Problem 4: Updatability Property for SVC

Updatability it is an essential notion for SVC. It comes in different degrees: hint-updatability that uses dynamic keys to make chenges, key-updatability with static keys or even better, keyless updatability. Hint-updatability essentially requires more interaction to perform an update as one should first obtain an opening for the position to be changed, before performing the update.

Directions:

  • Better Understand Updatability and Aggregation: We aim on constructing VCs with more flexible updatability properties in combination with other interesting features like aggregation. Seems that updatability is actually a more nuanced notion when considered in presence of aggregation: for example, not all VCs support updating aggregated proofs. Same holds for updatability of cross-aggregated proofs. Getting more insights about the relation between Aggregation and Updatability might be meaningful as a first step to understand the limits of combining such properties and improve existing constructions.

  • Cross Incremental Aggregation and Keyless-Updatability: Building VC with keyless-updatability and cross-commitment incremental aggregation is still an open problem.
    No scheme with constant-size public parameters that achieves these two properties simultaneously is known to date.

  • Lattice-Based SVC with Updatability: The lattice-based construction from [PSTY13] has a strong updatability property, not requiring any type of key, while it does not support neither subvector openings, nor any form of aggregation. Overcoming these limitations for known schemes is a further step to achieve better VC.

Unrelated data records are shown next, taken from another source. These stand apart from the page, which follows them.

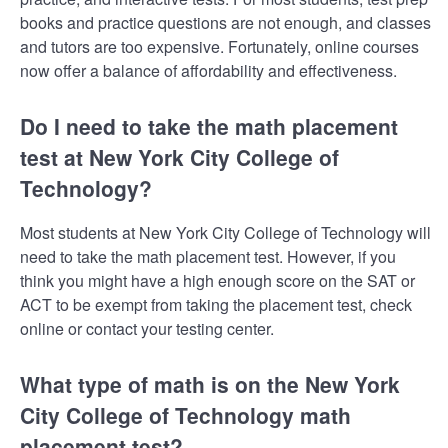
books and practice questions are not enough, and classes
and tutors are too expensive. Fortunately, online courses
now offer a balance of affordability and effectiveness.
Do I need to take the math placement
test at New York City College of
Technology?
Most students at New York City College of Technology will
need to take the math placement test. However, if you
think you might have a high enough score on the SAT or
ACT to be exempt from taking the placement test, check
online or contact your testing center.
What type of math is on the New York
City College of Technology math
placement test?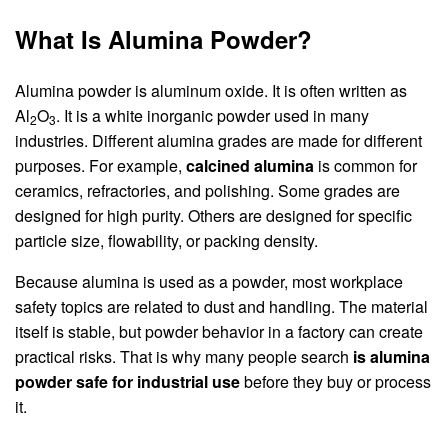
What Is Alumina Powder?
Alumina powder is aluminum oxide. It is often written as
Al
O
. It is a white inorganic powder used in many
2
3
industries. Different alumina grades are made for different
purposes. For example,
calcined alumina
is common for
ceramics, refractories, and polishing. Some grades are
designed for high purity. Others are designed for specific
particle size, flowability, or packing density.
Because alumina is used as a powder, most workplace
safety topics are related to dust and handling. The material
itself is stable, but powder behavior in a factory can create
practical risks. That is why many people search
is alumina
powder safe for industrial use
before they buy or process
it.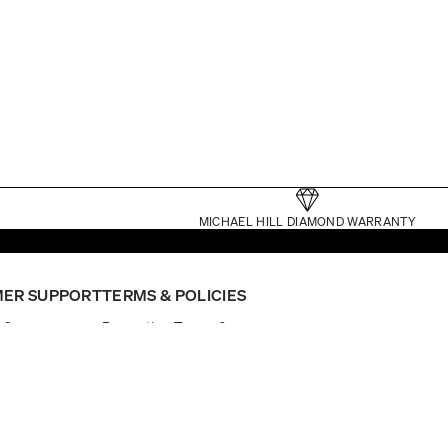
MICHAEL HILL DIAMOND WARRANTY
ER SUPPORT
TERMS & POLICIES
p?
Promotion Terms &
nt
Conditions
ointment
Website Terms
General Terms
Click and Collect Terms
Gift Card Terms
er Status
Privacy
nual
Returns Policy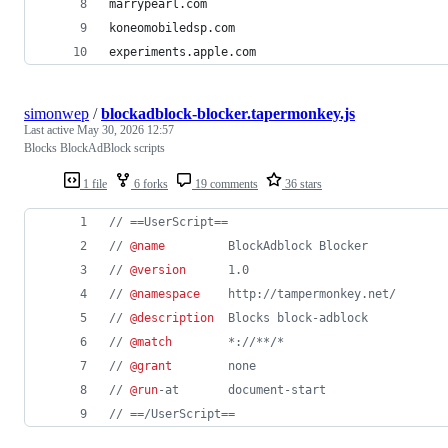
marrypearl.com
koneomobiledsp.com
experiments.apple.com
simonwep
/
blockadblock-blocker.tapermonkey.js
Last active
May 30, 2026 12:57
Blocks BlockAdBlock scripts
1 file
6 forks
19 comments
36 stars
// ==UserScript==
// 
@name
         BlockAdblock Blocker
// 
@version
      1.0
// 
@namespace
    http://tampermonkey.net/
// 
@description
  Blocks block-adblock
// 
@match
        *://**/*
// 
@grant
        none
// 
@run
-at       document-start
// ==/UserScript==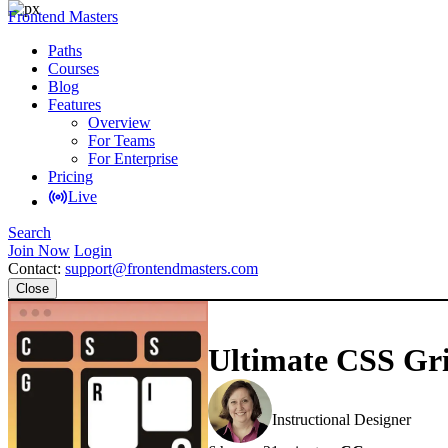
Frontend Masters
Paths
Courses
Blog
Features
Overview
For Teams
For Enterprise
Pricing
Live
Search
Join Now
Login
Contact:
support@frontendmasters.com
Close
Ultimate CSS Gri
Jen Kramer
Instructional Designer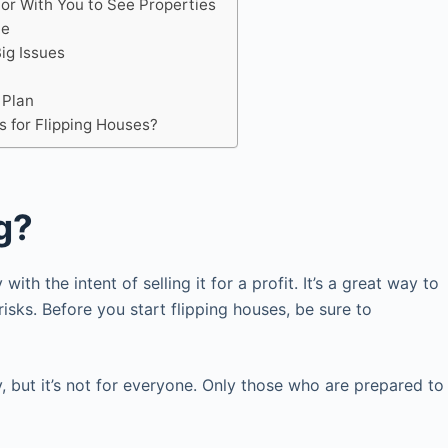
tor With You to See Properties
le
Big Issues
 Plan
s for Flipping Houses?
g?
ith the intent of selling it for a profit. It’s a great way to
risks. Before you start flipping houses, be sure to
 but it’s not for everyone. Only those who are prepared to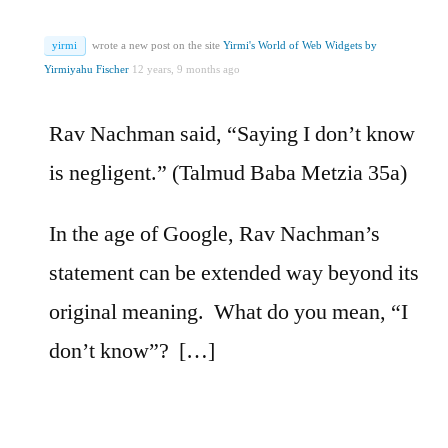
yirmi
wrote a new post on the site
Yirmi's World of Web Widgets by
Yirmiyahu Fischer
12 years, 9 months ago
Rav Nachman said, “Saying I don’t know
is negligent.” (Talmud Baba Metzia 35a)
In the age of Google, Rav Nachman’s
statement can be extended way beyond its
original meaning. What do you mean, “I
don’t know”? […]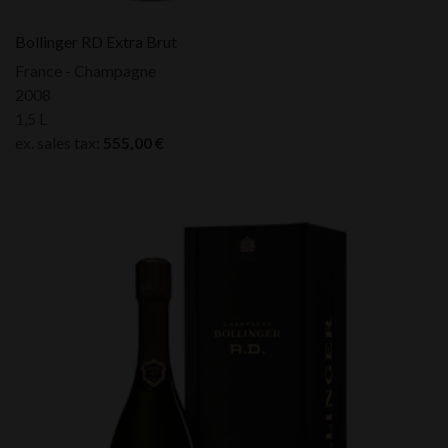
Bollinger RD Extra Brut
France - Champagne
2008
1,5 L
ex. sales tax:
555,00
€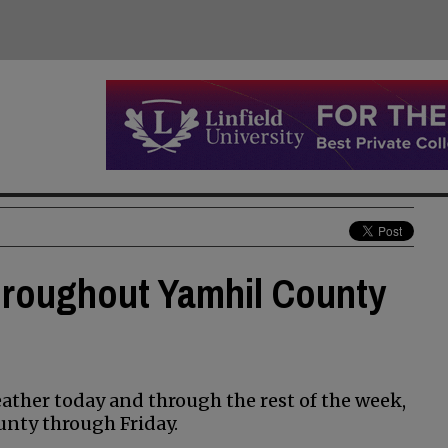
hroughout Yamhil County
ather today and through the rest of the week,
unty through Friday.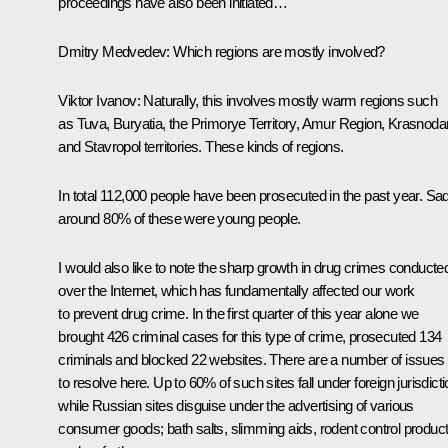
proceedings have also been initiated…
Dmitry Medvedev:
Which regions are mostly involved?
Viktor Ivanov:
Naturally, this involves mostly warm regions such
as Tuva, Buryatia, the Primorye Territory, Amur Region, Krasnoda
and Stavropol territories. These kinds of regions.
In total 112,000 people have been prosecuted in the past year. Sad
around 80% of these were young people.
I would also like to note the sharp growth in drug crimes conducte
over the Internet, which has fundamentally affected our work
to prevent drug crime. In the first quarter of this year alone we
brought 426 criminal cases for this type of crime, prosecuted 134
criminals and blocked 22 websites. There are a number of issues
to resolve here. Up to 60% of such sites fall under foreign jurisdicti
while Russian sites disguise under the advertising of various
consumer goods; bath salts, slimming aids, rodent control produc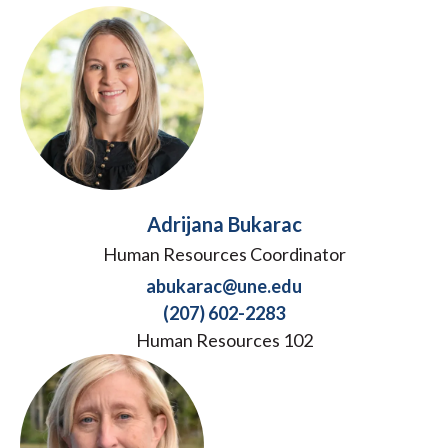
Adrijana Bukarac
Human Resources Coordinator
abukarac@une.edu
(207) 602-2283
Human Resources 102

Problem 5: Assumptions and Algebraic Settings for VC

All existing concise VC schemes with constant-size openings are based either on groups of unknown order or on bilinear groups.
It is thus an open question to find a VC that can be based on more light assumptions that eventually would not need a trusted setup.

Directions:

  • Lattice Assumptions: There is little work done to construct VCs based on lattice assumptions.
    Papamanthou et al. instantiate a homomorphic Merkle tree construction using Ajtai's hash function to obtain a lattice-based VC scheme but this has still logarithmic-size openings. A more challenging problem is finding a lattice-based scheme with constant-size openings. A possible approach is to start from understanding the existing lattice-based accumulators with constant-sized proofs. Turning them into a strongly-binding vector commitment would probably require some extra challenging work.
  • DLog Groups for VC: Seems more difficult to find a VC that can be based on the discrete-logarithm assumption or a related one, like CDH in groups without pairings. Bulletproofs is an example of such VC scheme with logarithmic-size openings. The challenge is to obtain concise VCs with preferable constant size openings from DLog assumptions.
  • Incrementally aggregatable SVC from prime order groups: Almost all known constructions for SVC are based on bilinear groups or group of unknown order. Would be interesting to explore constructing such schemes from discrete log assumptions in prime order groups. Such a scheme may be appealing for efficiency purposes since unknown order groups are typically less efficient than prime order groups.